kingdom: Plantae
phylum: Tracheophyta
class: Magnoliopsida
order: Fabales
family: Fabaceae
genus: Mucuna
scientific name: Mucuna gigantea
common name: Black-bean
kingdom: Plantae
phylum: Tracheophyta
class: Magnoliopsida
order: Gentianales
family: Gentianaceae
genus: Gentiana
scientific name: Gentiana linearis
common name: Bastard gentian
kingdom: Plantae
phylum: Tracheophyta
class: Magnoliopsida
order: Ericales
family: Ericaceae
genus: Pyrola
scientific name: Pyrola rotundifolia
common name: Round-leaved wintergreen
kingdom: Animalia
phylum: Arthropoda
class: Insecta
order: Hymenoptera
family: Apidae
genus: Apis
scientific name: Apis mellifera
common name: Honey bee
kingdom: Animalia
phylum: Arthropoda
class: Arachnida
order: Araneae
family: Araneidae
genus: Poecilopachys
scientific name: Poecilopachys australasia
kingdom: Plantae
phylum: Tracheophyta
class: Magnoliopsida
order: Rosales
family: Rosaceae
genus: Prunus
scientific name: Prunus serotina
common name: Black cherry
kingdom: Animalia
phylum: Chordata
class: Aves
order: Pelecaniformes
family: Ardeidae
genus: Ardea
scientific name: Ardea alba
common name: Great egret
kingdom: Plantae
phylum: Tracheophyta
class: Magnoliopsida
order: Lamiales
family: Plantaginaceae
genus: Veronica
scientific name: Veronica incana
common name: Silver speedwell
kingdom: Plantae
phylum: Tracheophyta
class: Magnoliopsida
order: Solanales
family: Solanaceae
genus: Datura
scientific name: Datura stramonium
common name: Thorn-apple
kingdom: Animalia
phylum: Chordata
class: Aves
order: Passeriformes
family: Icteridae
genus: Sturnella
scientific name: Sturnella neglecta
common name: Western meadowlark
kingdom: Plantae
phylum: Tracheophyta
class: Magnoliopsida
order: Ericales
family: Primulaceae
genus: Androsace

[Problem details] Reproduce all of the data above, substituting "vernacular name" for "common name" everywhere it occurs and changing nothing else.

[Exercise response]
kingdom: Plantae
phylum: Tracheophyta
class: Magnoliopsida
order: Fabales
family: Fabaceae
genus: Mucuna
scientific name: Mucuna gigantea
vernacular name: Black-bean
kingdom: Plantae
phylum: Tracheophyta
class: Magnoliopsida
order: Gentianales
family: Gentianaceae
genus: Gentiana
scientific name: Gentiana linearis
vernacular name: Bastard gentian
kingdom: Plantae
phylum: Tracheophyta
class: Magnoliopsida
order: Ericales
family: Ericaceae
genus: Pyrola
scientific name: Pyrola rotundifolia
vernacular name: Round-leaved wintergreen
kingdom: Animalia
phylum: Arthropoda
class: Insecta
order: Hymenoptera
family: Apidae
genus: Apis
scientific name: Apis mellifera
vernacular name: Honey bee
kingdom: Animalia
phylum: Arthropoda
class: Arachnida
order: Araneae
family: Araneidae
genus: Poecilopachys
scientific name: Poecilopachys australasia
kingdom: Plantae
phylum: Tracheophyta
class: Magnoliopsida
order: Rosales
family: Rosaceae
genus: Prunus
scientific name: Prunus serotina
vernacular name: Black cherry
kingdom: Animalia
phylum: Chordata
class: Aves
order: Pelecaniformes
family: Ardeidae
genus: Ardea
scientific name: Ardea alba
vernacular name: Great egret
kingdom: Plantae
phylum: Tracheophyta
class: Magnoliopsida
order: Lamiales
family: Plantaginaceae
genus: Veronica
scientific name: Veronica incana
vernacular name: Silver speedwell
kingdom: Plantae
phylum: Tracheophyta
class: Magnoliopsida
order: Solanales
family: Solanaceae
genus: Datura
scientific name: Datura stramonium
vernacular name: Thorn-apple
kingdom: Animalia
phylum: Chordata
class: Aves
order: Passeriformes
family: Icteridae
genus: Sturnella
scientific name: Sturnella neglecta
vernacular name: Western meadowlark
kingdom: Plantae
phylum: Tracheophyta
class: Magnoliopsida
order: Ericales
family: Primulaceae
genus: Androsace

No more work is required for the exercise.